Which is the better battery for a plow truck? Why?


----------



## 2COR517 (Oct 23, 2008)

AGM is very good, excellent resistance to shock damage. Tough to justify the expense IMO.

More important is to get a battery with high reserve capacity. Deep cycle would be the best.


----------



## justme- (Dec 28, 2004)

if it's your main starting battery and not just an aux battery skip the deep cycle- it is not designed to be used as a starting battery in auto applications and the alt, when sized correctly, will provide more than enough current to keep things going with the correct battery. 

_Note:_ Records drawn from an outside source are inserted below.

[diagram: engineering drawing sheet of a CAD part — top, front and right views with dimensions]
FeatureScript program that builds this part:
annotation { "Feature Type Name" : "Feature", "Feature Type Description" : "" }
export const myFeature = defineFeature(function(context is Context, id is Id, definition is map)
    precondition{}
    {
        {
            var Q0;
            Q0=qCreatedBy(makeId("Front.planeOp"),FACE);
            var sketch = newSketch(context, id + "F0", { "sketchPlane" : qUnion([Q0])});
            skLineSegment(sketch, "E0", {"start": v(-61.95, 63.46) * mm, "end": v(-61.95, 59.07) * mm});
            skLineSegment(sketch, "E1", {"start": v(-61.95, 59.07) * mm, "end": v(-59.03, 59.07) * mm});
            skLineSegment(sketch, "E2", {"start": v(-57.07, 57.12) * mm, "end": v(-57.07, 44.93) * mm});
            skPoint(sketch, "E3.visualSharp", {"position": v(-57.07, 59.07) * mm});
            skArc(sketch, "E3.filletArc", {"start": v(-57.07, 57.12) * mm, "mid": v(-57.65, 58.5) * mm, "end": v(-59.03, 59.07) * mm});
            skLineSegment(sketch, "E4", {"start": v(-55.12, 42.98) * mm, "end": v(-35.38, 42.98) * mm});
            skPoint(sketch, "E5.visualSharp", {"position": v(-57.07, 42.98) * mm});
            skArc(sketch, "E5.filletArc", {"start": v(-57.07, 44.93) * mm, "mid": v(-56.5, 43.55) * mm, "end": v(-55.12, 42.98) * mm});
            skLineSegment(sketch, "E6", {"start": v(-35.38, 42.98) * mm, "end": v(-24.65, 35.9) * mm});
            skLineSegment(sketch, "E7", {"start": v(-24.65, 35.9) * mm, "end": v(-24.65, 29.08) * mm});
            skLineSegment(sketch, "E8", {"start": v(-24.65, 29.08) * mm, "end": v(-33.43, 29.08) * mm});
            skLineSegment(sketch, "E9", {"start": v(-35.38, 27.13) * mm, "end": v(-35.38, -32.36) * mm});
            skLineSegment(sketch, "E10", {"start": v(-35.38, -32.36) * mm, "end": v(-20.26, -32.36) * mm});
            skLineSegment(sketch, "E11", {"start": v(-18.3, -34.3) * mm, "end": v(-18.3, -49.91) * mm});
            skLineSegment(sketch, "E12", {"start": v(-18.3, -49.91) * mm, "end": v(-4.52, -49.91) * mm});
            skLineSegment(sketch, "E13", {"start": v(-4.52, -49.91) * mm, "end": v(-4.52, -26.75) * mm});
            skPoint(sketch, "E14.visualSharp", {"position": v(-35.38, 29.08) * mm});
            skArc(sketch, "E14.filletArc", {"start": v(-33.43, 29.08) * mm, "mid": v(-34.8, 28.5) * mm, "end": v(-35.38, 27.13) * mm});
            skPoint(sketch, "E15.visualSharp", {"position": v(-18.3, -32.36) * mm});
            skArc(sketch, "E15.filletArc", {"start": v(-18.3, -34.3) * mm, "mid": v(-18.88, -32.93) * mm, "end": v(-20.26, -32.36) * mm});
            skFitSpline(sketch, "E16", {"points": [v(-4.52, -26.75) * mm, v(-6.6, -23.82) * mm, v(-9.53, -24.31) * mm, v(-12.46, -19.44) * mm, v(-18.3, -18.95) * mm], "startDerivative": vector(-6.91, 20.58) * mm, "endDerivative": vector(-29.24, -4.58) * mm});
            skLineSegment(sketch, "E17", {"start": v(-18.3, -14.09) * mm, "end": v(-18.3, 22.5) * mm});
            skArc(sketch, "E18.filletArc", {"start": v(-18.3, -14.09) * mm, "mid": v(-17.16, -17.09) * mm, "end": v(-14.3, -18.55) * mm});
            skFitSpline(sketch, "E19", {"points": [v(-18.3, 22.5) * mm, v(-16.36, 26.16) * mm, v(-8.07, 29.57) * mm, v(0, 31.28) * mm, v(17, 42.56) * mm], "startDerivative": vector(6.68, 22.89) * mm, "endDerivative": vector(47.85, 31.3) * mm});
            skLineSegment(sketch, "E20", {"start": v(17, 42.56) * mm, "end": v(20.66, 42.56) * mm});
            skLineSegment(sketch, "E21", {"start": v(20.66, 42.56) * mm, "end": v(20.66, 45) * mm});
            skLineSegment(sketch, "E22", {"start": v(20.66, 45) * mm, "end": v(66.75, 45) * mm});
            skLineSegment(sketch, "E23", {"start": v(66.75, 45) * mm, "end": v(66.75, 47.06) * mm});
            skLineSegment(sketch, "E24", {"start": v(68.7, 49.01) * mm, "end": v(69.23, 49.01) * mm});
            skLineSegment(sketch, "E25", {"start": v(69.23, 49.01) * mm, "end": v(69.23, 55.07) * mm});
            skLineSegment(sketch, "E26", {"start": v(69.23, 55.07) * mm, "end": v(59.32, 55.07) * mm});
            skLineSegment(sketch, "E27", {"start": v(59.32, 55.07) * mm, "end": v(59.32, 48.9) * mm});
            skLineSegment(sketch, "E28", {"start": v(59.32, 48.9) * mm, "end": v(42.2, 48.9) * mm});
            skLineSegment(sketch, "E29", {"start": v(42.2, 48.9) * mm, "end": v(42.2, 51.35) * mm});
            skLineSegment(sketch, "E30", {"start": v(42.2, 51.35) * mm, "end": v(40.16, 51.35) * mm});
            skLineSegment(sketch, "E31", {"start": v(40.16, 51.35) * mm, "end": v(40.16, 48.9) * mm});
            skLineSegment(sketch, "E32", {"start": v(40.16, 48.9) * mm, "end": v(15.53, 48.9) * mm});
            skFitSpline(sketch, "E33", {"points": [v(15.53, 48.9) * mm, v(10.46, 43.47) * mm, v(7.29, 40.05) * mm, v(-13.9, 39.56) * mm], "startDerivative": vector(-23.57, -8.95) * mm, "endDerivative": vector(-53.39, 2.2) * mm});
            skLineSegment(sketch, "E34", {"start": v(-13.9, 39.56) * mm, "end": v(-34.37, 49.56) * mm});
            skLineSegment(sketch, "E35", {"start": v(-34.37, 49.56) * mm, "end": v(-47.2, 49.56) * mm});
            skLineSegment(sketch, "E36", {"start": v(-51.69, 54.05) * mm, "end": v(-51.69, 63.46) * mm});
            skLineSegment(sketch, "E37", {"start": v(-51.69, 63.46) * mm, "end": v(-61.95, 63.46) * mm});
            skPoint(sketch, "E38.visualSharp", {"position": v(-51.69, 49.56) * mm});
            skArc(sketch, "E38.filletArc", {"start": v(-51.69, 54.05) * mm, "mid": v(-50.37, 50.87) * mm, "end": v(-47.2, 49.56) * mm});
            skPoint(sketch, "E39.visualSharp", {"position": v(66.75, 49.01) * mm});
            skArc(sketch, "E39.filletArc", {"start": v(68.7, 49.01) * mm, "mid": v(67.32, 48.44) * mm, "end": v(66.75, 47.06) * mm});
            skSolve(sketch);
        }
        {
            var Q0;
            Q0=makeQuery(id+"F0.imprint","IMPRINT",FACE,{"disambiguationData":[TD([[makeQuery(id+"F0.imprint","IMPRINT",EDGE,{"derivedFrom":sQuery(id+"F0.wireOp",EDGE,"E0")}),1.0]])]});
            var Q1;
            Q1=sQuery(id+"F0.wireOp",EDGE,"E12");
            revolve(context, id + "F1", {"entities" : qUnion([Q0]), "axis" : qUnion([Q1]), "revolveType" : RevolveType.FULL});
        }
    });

Deep cycles are meant to be discharged a significant portion before being recharged- starting batteries are meant to only be discharged less than 20%- further will damage them. go for the biggest starting battery you can put in- group 36 for example instead of group 34. And get the longest reserve capacity over the highest CCA rating. AGM are expensive, and if you take care of the electrical system a standard sealed lead acid is more than enough.


----------



## hosenfeffer (Nov 23, 2008)

Agree with previous posts with one caveat. If battery is subjected to some serious vibration or shock on a continual basis. IE lots of off road or bad road use. Use AGM batteries in some severe condition off the coast of New England and it does make a difference. For 90 percent of the people out therejust stay with a good quality battery. Ask who makes the battery for them and weight is one factor to compare volume/thickness of cels.


----------



## mrplow5885 (Jan 30, 2009)

i have 2 optima red tops in my truck. i got them due to the higher cca's at 0 deg f instead of being rated at 32 deg f. and the fact that they will take a beating. the cost is hard to justify, but if u look around for places like Advance Auto Parts (im in IL) they usually have some big savings coupons if u order online, and u can pick it up instore.


----------



## the_experience (Feb 28, 2007)

The difference between 32 degrees and 0 degrees is the difference between cranking amps and cold cranking amps. There is no reason to look at any rating other than the 0 degree cold cranking amp rating. I am yet to see an AGM that provides more cold cranking amps than a premium standard lead acid battery of the same group size. The various six-pack designs also suffer from lower reserve capacity. The reality is that it's the amount of lead of the battery that matters. The surface area determines the CCA's and the mass of lead determines the reserve capacity. When you have a battery that's 6 round cylinders in the space that is otherwise occupied by a big rectangle you give up a lot of room for lead.


----------